• [Tasks to perform]:
**A.** For each statement about the forum thread on spraying preservative on windrows, answer yes or no depending on whether it agrees with the thread, and quote the words that decide it. (i) NDVA HAYMAN has never heard of anyone spraying preservative on the windrow before baling. (ii) Mike120 expects that a windrow fluffer fitted with nozzles would use less preservative. (iii) Mike120 owns a Vermeer tedder/rake.
**B.** Echo the lines of the records starting at the line that contains "Sample entry: 9,38" and ending at the end of the records, with both ends included. Leave the pictures out of your answer.

• [Source document]:
# Spray Preservative on Windrows



## Bill Becker (Mar 12, 2015)

Can you directly spray the hay preservative on the windrow right before baling?


----------



## NDVA HAYMAN (Nov 24, 2009)

Bill, Welcome to Haytalk. I have never heard of anyone doing that before. It would be much better to apply as it is being baled so that you can get good coverage on all of the hay and not just the hay laying on top of the windrow. JMHO Mike


----------



## Mike120 (May 4, 2009)

Mike is right, and I remember this being discussed a few years ago, but not the details. Do a search on "preservatives" and you might find it. In theory, nozzles added to a "windrow fluffer" like the Vermeer tedder/rake that I have sitting out in the back could do it and probably get good coverage, but I suspect you would use considerably more preservative and the stuff is expensive.


----------



## somedevildawg (Jun 20, 2011)

Bill Becker said:


> Can you directly spray the hay preservative on the windrow right before baling?


Why? In what application would it be more cost efficient than directly before it goes into the baler?

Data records

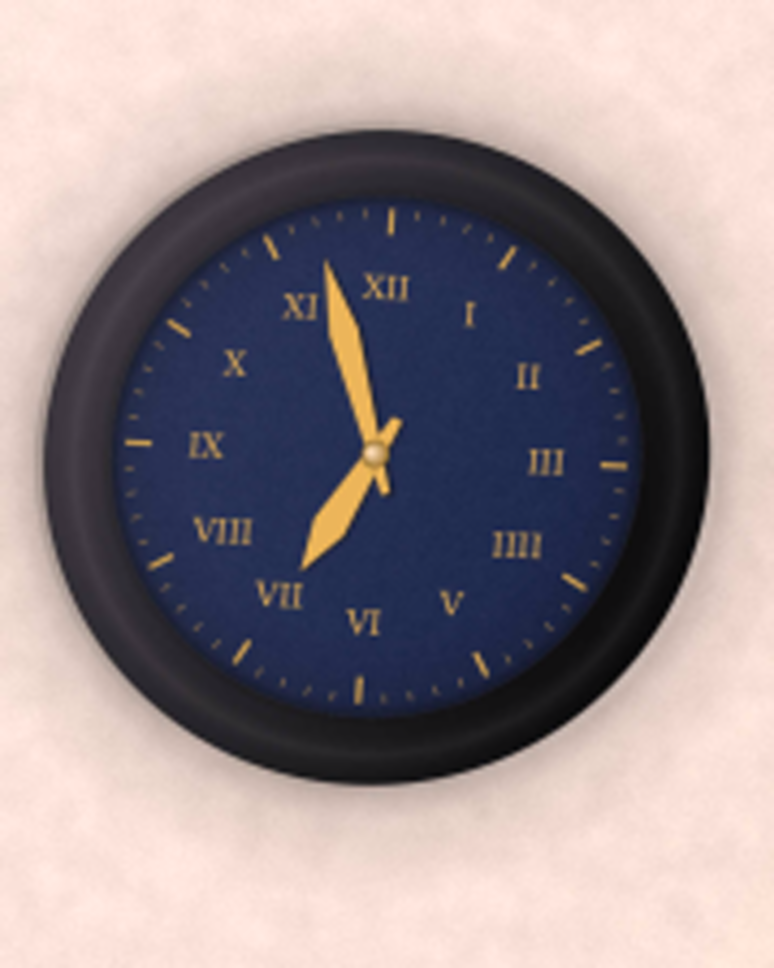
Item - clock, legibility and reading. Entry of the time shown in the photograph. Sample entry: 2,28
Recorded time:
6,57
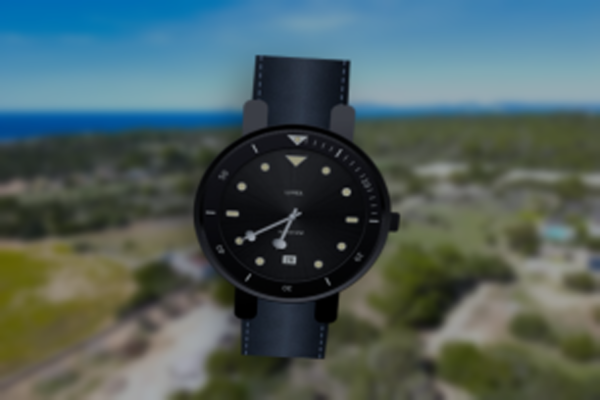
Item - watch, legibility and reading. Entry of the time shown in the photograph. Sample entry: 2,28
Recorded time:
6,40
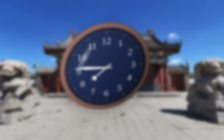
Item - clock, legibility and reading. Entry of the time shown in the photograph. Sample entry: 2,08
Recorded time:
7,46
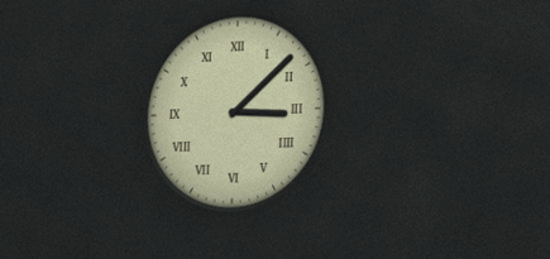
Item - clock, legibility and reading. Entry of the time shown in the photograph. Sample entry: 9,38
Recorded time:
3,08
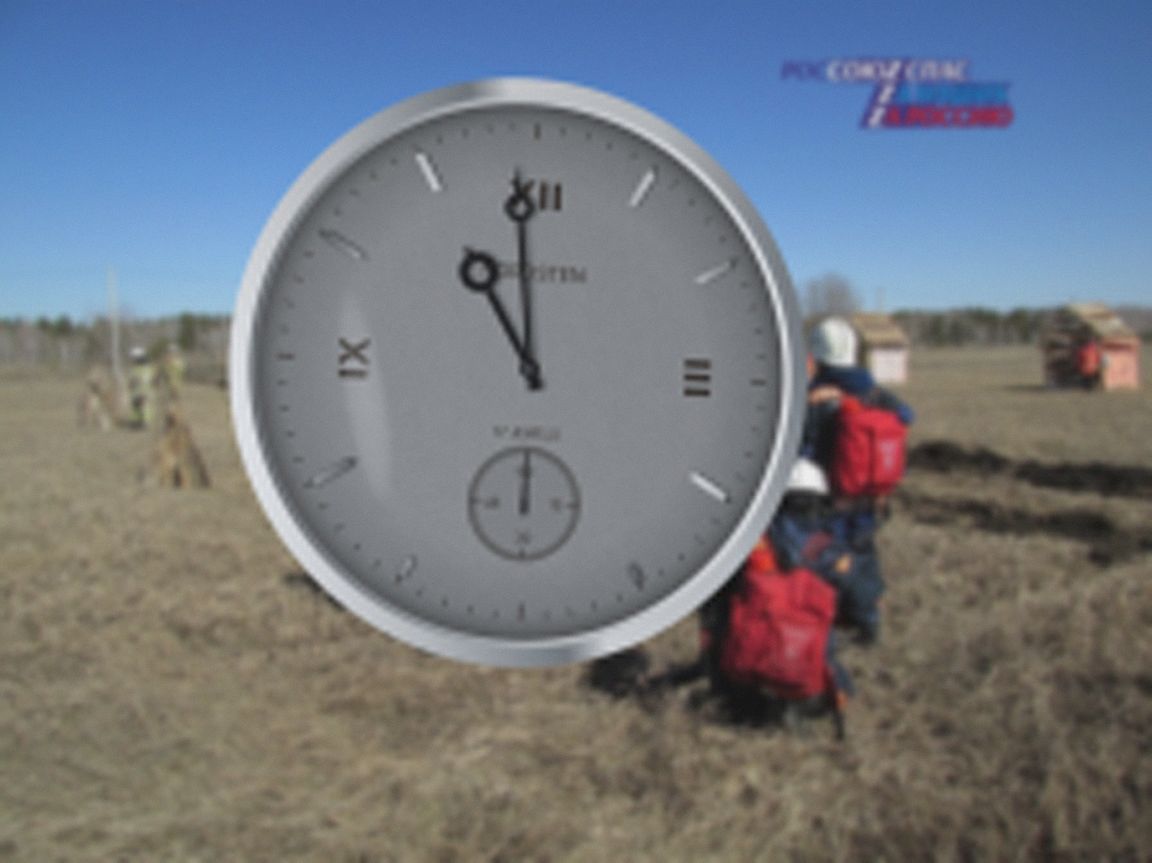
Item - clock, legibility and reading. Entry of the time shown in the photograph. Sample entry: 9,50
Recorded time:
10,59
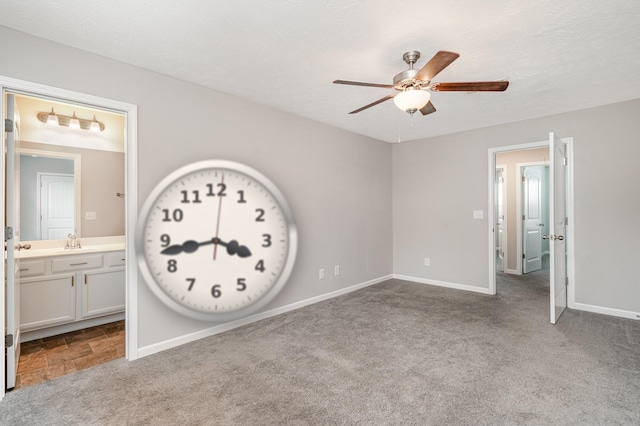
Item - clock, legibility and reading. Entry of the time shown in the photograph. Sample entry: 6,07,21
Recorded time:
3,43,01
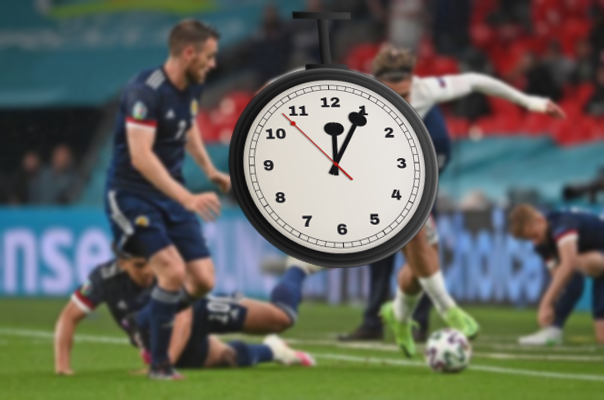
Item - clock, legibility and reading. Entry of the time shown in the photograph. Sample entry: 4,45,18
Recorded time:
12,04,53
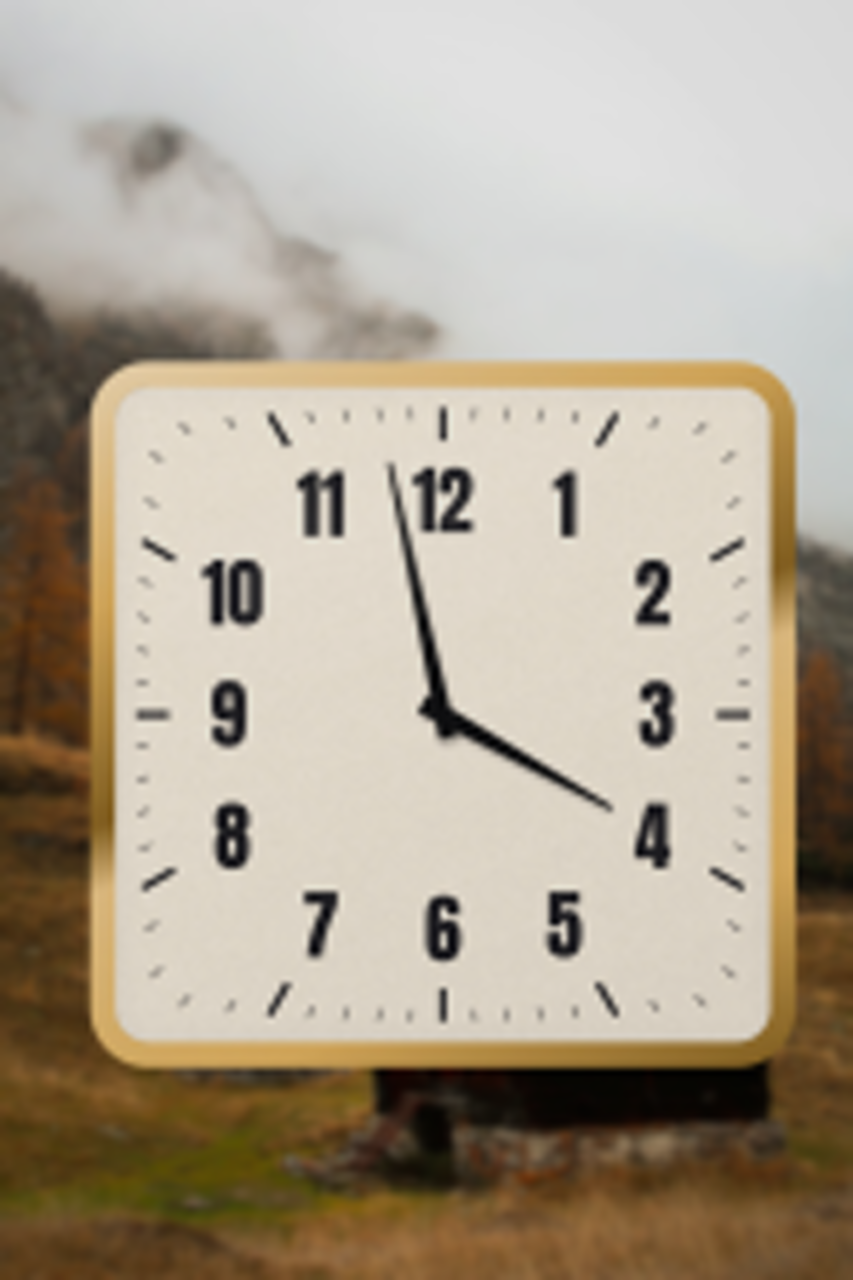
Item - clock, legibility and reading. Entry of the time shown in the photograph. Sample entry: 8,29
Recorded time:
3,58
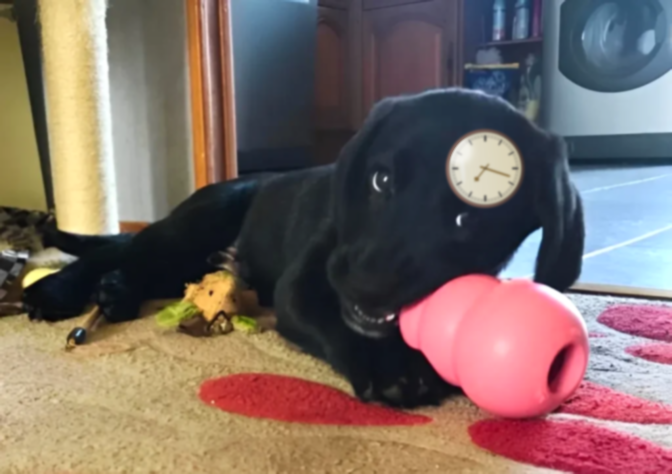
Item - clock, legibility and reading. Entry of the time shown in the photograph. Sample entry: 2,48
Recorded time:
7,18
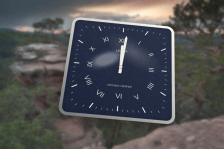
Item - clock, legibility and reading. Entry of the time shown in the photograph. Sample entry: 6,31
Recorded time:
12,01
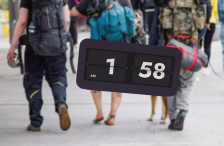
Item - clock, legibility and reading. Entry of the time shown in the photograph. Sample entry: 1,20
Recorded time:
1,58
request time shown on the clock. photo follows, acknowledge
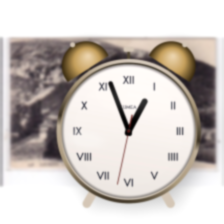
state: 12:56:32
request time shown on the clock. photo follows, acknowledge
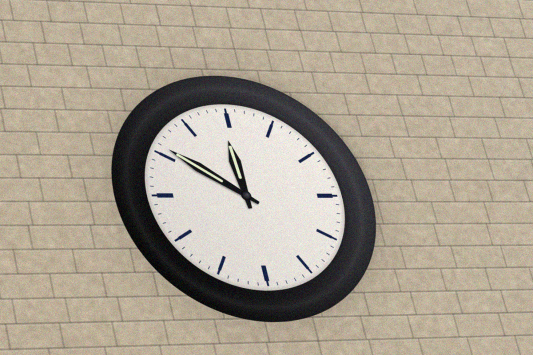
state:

• [Results by task]:
**A.**
(i) Yes: "I have never heard of anyone doing that before."
(ii) No: "I suspect you would use considerably more preservative and the stuff is expensive."
(iii) Yes: "the Vermeer tedder/rake that I have sitting out in the back"

**B.**
Item - clock, legibility and reading. Entry of the time shown in the photograph. Sample entry: 9,38
Recorded time:
3,08
Item - clock, legibility and reading. Entry of the time shown in the photograph. Sample entry: 9,50
Recorded time:
10,59
Item - clock, legibility and reading. Entry of the time shown in the photograph. Sample entry: 6,07,21
Recorded time:
3,43,01
Item - clock, legibility and reading. Entry of the time shown in the photograph. Sample entry: 4,45,18
Recorded time:
12,04,53
Item - clock, legibility and reading. Entry of the time shown in the photograph. Sample entry: 8,29
Recorded time:
3,58
Item - clock, legibility and reading. Entry of the time shown in the photograph. Sample entry: 2,48
Recorded time:
7,18
Item - clock, legibility and reading. Entry of the time shown in the photograph. Sample entry: 6,31
Recorded time:
12,01
Item - clock, legibility and reading. Entry of the time shown in the photograph. Sample entry: 1,20
Recorded time:
1,58
request time shown on the clock. photo follows, acknowledge
state: 12:56:32
request time shown on the clock. photo follows, acknowledge
state:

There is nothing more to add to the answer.